## Objectives
- A) List every all-capitals section heading in the patent text on a robotic cooking mechanism.
- B) Write out the stretch of the patent text on a robotic cooking mechanism from "19. A mechanism" through "said target object.".
- C) In the patent text on a robotic cooking mechanism, which patent is cited as disclosing automated home cooking machines?

## Source passage
18. A mechanism according to claim 17 able to pick up said target
object and lock to said end effector; by moving said end effector
to a position next to said target object with said pick pin aligned
to said pick hole; by moving said end effector to a position for
said lock plate pushed away from said end effector to clear lock
pin out of way of aligned said pick pin and said pick pin hole; by
moving said end effector to a position to engage said pick pin into
respective said pick hole; by moving said end effector to align
said pick pin to a said pick hole; by moving said end effector to a
position to release lock plate and engage lock pin in lock
hole.
19. A mechanism according to claim 17 able to unlock and release
said target object from said end effector; by moving said end
effector to a position to push lock plate and disengage lock pin
from said lock hole; by moving said end effector to a position to
disengage said pick pin from said pick hole; by moving said end
effector to a position away from said target object.
20. A mechanism according to claim 17 wherein shaking sequences on
said end effector link are used generating a shaking sequence by
putting input commands to a said motor for reciprocating rotation.
Description
CROSS REFERENCE TO RELATED APPLICATIONS
[0001] Not Applicable
STATEMENT REGARDING FEDERALLY SPONSORED RESEARCH OR DEVELOPMENT
[0002] Not Applicable
REFERENCE TO SEQUENCE LISTING, A TABLE, OR A COMPUTER PROGRAM
LISTING COMPACT DISC APPENDIX
[0003] Not Applicable
BACKGROUND OF THE INVENTION
[0004] The present invention generally relates to a robotic
mechanism for use in an apparatus for preparing dishes using recipe
steps and cooking conditions coded as a computer program recipe
executed by a kitchen top robotic cooking machine supplied with the
required ingredients with minimal user intervention while adjusting
recipe to tastes of the user.
[0005] A need exists for a robotic mechanism for use in automated
home cooking machines as disclosed in U.S. Pat. No. 9,131,807.

(Data items)
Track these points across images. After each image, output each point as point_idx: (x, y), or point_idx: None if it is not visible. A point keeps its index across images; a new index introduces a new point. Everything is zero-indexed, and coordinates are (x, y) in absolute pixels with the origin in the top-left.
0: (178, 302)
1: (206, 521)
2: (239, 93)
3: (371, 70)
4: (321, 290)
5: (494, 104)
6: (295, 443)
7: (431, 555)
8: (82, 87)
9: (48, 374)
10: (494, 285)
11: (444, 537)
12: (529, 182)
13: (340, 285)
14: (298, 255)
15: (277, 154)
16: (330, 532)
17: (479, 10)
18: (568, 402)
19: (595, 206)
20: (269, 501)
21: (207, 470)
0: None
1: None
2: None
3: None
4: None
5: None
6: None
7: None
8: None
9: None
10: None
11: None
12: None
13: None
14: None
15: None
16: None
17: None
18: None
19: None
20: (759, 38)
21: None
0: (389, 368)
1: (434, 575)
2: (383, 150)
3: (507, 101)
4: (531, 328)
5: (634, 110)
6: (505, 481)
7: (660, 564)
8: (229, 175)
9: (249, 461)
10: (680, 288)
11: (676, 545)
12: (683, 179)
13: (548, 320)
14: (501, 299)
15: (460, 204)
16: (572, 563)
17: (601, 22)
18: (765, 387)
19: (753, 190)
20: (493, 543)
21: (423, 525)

## Answers for this exercise
- A)
CROSS REFERENCE TO RELATED APPLICATIONS
STATEMENT REGARDING FEDERALLY SPONSORED RESEARCH OR DEVELOPMENT
REFERENCE TO SEQUENCE LISTING, A TABLE, OR A COMPUTER PROGRAM LISTING COMPACT DISC APPENDIX
BACKGROUND OF THE INVENTION

- B)
19. A mechanism according to claim 17 able to unlock and release
said target object from said end effector; by moving said end
effector to a position to push lock plate and disengage lock pin
from said lock hole; by moving said end effector to a position to
disengage said pick pin from said pick hole; by moving said end
effector to a position away from said target object.

- C) U.S. Pat. No. 9,131,807